EXERCISE:
Examine each line of the data, and copy the ones containing "lines".

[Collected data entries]
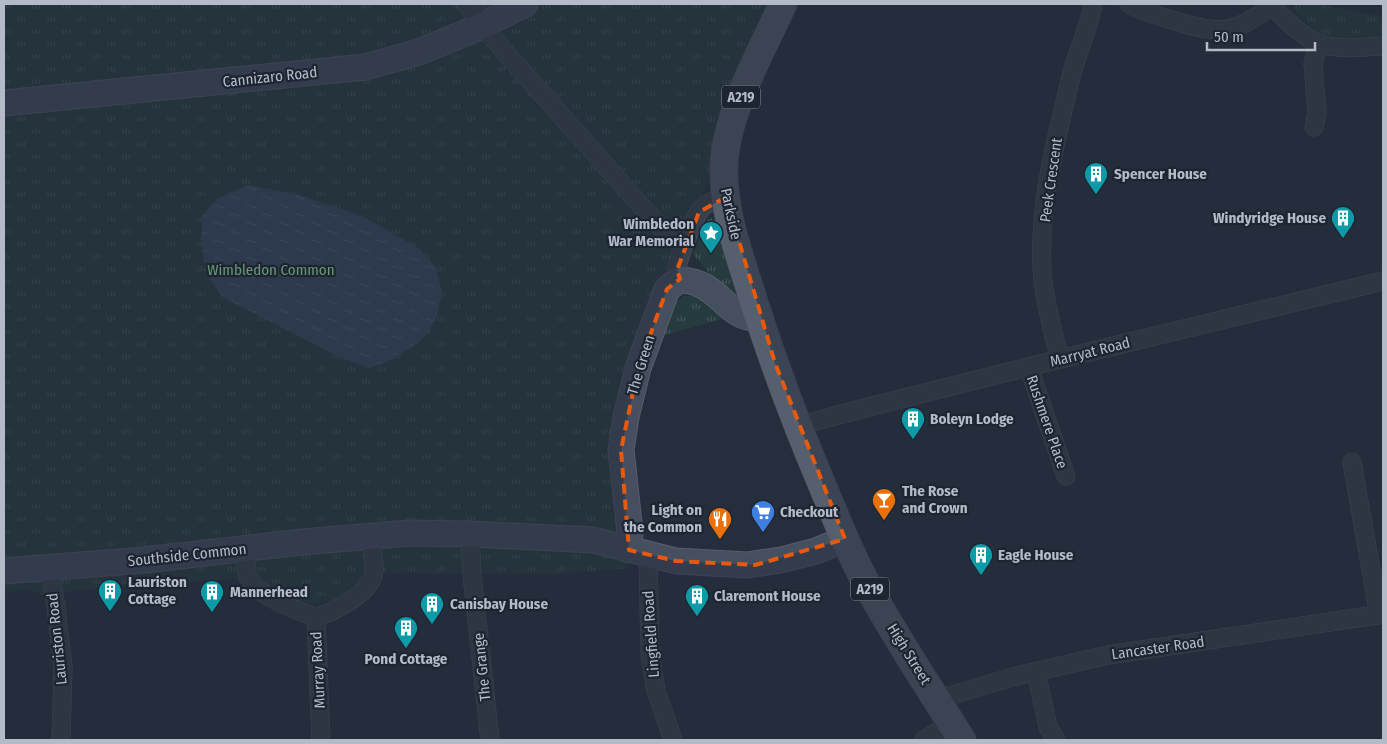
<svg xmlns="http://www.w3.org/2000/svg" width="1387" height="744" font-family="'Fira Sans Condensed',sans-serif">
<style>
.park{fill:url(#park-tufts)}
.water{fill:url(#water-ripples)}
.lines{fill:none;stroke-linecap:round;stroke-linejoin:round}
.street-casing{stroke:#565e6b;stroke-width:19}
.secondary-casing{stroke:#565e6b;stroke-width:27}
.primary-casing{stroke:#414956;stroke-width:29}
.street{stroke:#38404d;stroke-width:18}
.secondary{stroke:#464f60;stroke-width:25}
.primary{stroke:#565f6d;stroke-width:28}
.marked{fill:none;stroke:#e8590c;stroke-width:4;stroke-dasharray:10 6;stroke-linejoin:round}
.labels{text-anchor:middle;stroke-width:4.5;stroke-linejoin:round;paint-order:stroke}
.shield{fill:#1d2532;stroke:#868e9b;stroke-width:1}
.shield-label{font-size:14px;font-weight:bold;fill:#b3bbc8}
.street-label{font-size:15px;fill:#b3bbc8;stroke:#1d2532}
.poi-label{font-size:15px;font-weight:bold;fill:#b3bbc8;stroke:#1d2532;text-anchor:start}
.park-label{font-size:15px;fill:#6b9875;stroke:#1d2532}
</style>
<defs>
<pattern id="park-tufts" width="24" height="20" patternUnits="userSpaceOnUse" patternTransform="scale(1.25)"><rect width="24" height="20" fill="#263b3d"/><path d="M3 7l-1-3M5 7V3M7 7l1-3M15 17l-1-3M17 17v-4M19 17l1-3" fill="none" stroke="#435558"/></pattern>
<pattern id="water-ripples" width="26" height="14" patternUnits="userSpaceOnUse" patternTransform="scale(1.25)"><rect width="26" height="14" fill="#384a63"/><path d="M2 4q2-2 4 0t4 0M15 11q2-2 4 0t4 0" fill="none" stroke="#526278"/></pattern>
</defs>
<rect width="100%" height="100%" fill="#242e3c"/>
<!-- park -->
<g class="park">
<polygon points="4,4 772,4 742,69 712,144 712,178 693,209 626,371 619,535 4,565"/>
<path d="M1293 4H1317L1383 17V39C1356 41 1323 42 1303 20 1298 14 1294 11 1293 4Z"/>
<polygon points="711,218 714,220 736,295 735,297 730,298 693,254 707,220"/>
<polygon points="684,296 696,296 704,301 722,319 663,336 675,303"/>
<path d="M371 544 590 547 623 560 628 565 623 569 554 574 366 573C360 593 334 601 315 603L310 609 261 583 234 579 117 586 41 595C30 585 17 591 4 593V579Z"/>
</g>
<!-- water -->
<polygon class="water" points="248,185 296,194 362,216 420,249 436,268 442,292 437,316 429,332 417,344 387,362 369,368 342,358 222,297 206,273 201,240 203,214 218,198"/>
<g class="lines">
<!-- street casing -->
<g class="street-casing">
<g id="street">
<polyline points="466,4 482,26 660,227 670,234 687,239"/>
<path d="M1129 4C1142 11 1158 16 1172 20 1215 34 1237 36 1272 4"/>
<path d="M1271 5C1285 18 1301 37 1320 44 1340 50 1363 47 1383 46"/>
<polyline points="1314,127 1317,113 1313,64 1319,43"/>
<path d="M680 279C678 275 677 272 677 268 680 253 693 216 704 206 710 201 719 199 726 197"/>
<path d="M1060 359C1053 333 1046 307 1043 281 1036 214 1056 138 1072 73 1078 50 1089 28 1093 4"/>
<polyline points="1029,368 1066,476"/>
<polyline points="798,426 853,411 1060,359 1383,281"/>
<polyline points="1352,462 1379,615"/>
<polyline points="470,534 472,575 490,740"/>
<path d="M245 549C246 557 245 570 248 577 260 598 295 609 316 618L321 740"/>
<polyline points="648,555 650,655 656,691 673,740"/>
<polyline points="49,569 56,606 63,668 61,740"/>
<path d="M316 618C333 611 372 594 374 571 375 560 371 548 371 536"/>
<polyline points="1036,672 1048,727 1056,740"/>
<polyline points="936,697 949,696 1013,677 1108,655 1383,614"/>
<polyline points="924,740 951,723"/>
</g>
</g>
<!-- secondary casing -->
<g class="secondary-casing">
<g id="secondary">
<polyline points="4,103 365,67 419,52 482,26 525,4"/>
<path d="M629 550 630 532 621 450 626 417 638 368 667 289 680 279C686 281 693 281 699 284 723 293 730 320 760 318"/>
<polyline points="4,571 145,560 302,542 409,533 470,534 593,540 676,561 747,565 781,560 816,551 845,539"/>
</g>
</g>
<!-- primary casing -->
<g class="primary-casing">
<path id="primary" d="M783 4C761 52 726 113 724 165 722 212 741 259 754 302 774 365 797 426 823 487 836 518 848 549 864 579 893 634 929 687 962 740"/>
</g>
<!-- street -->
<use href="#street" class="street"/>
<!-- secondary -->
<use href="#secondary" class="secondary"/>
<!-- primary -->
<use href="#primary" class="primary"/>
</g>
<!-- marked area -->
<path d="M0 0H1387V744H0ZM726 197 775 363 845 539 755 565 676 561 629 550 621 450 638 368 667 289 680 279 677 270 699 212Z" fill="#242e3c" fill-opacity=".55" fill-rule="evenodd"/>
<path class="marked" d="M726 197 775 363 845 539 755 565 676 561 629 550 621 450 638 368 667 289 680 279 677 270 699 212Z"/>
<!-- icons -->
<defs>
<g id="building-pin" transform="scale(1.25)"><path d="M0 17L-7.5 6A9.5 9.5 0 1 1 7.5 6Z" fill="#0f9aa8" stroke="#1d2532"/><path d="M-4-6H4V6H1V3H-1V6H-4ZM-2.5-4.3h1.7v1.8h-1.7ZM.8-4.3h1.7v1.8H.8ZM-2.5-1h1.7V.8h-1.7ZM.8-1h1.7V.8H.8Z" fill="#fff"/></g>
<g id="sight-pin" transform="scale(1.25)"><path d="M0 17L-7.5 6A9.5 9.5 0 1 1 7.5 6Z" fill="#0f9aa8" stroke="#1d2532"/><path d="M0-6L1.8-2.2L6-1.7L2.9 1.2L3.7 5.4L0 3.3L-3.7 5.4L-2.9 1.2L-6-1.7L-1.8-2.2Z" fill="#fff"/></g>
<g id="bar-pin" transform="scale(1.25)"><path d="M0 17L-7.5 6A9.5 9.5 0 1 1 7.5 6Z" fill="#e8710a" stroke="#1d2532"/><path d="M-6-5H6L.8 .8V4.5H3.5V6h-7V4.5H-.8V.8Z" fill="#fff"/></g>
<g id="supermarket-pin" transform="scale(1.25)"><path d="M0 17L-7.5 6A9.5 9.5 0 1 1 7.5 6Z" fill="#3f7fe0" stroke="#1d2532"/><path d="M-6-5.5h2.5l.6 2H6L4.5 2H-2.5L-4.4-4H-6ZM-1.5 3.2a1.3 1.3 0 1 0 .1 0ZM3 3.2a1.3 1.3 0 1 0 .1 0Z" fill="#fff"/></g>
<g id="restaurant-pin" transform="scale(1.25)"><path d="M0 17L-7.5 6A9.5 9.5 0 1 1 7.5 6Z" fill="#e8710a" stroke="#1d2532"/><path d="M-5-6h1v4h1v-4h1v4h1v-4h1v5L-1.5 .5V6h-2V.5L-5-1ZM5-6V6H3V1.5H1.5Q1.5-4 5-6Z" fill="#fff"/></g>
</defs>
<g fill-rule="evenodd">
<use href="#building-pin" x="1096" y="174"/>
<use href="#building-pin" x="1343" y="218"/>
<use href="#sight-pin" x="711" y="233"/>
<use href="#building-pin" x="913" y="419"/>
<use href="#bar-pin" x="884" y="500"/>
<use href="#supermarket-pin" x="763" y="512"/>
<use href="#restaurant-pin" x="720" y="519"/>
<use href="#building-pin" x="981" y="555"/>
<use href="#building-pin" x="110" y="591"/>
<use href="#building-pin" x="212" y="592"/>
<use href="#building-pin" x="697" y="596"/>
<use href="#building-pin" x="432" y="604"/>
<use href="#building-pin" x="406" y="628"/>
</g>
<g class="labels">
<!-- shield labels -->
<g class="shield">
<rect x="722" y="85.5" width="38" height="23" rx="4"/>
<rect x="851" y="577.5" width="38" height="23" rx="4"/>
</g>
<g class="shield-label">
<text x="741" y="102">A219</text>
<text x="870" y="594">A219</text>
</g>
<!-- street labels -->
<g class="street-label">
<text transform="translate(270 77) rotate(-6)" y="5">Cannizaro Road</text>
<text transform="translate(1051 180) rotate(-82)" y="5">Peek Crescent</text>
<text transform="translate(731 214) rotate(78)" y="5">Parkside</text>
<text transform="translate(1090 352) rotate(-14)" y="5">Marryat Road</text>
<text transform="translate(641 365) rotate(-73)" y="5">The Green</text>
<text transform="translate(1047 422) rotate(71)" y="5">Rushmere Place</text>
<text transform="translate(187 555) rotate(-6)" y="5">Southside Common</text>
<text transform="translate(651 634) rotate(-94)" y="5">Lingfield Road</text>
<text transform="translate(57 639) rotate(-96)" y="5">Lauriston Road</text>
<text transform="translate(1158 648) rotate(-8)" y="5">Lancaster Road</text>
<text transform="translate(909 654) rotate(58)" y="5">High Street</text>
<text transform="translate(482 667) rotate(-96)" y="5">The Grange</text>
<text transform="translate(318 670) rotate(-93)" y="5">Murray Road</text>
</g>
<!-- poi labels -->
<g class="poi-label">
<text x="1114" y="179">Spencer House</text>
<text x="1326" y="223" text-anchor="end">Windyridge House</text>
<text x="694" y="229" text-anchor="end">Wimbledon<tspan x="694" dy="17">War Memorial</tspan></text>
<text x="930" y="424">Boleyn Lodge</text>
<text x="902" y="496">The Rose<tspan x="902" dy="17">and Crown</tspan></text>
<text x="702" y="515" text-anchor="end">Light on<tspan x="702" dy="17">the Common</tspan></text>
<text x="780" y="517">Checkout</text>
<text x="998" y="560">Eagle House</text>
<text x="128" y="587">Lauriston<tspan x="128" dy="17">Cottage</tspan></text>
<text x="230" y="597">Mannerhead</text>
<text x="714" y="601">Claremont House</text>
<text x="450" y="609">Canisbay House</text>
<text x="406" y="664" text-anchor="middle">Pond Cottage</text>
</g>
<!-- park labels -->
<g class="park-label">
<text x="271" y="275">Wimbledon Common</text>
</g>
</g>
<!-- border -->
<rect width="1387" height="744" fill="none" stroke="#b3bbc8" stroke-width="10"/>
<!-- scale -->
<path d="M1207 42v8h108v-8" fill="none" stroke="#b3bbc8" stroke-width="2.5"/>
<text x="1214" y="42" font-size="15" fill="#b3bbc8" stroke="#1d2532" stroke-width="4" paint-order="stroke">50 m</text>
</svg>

EXERCISE RESPONSE:
.lines{fill:none;stroke-linecap:round;stroke-linejoin:round}
<g class="lines">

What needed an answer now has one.